How important is the oil and gas industry for Siemens Energy Nigeria?
The industrial applications unit is our base business. We have 385 gas turbines and compressors in our fleet in Nigeria, cutting across our numerous customers. We have 30 field service engineers working with their boots on the ground, supporting major generating assets of our customers on a day-to-day basis.
Moreover, we have a workshop which is well situated and close to the locations where our clients have assets. In this facility we do a lot of compressor revamps, handling and fixing customers’ equipment. Our technicians are all Nigerians which goes to show that we take local content very seriously.
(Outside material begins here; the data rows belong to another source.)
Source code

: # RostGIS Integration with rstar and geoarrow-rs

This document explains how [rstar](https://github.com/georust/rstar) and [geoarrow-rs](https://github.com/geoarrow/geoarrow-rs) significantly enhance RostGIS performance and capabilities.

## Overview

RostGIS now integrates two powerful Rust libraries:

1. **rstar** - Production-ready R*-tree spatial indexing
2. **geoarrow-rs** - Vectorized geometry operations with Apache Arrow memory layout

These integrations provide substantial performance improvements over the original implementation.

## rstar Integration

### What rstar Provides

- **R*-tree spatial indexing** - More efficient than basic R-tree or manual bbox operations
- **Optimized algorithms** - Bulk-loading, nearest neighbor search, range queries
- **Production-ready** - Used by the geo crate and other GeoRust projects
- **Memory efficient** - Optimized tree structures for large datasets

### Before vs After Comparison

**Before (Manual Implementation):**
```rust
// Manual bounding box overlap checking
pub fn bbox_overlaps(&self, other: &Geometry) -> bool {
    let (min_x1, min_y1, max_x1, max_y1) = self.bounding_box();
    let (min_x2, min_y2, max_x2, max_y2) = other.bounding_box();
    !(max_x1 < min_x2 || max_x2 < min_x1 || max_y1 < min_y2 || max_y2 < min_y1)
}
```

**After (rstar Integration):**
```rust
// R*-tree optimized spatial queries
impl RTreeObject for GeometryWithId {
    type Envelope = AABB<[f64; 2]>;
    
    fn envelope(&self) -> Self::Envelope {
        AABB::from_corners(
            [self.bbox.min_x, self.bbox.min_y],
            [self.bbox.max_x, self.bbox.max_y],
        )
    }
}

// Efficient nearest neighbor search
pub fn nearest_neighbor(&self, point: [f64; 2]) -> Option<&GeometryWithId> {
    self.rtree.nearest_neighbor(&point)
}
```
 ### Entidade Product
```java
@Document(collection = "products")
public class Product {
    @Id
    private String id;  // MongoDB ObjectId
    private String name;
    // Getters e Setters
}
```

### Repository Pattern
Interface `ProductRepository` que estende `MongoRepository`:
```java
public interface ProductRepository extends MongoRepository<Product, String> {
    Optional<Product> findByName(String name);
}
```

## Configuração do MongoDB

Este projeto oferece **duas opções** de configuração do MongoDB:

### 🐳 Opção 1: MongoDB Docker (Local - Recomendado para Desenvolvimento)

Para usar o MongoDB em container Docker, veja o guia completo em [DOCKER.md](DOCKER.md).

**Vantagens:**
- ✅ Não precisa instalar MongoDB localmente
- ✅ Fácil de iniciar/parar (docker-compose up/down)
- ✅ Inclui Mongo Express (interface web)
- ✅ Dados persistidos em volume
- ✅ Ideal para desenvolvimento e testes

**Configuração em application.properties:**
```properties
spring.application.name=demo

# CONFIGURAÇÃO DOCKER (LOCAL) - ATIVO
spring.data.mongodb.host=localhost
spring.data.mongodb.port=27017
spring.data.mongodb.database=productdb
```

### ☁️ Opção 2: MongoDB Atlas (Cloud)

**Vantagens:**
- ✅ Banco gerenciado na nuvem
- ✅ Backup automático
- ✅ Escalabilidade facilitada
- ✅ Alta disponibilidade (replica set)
This also means that we don’t need to step out of the country to give the full circle solution to the customer. Truth be told, the oil and gas sector is crucial to Siemens Energy, accounting for 80% of our business in Nigeria.

How important are partnerships to increase market penetration of your products?
Partnerships are essential for us as an international company with a local presence. We need collaborations, especially when it comes to introducing new equipment into the local market. There are plenty of localisation requirements to do that, so we have local partners to develop these initiatives. It’s important to understand that partnerships help expand your market share if you do them the right way. We look for partners who are strong in either the industrial or the oil and gas space and we develop that relationship. At present, we are actively looking for partners that we can synergise with to ultimately increase our market penetration.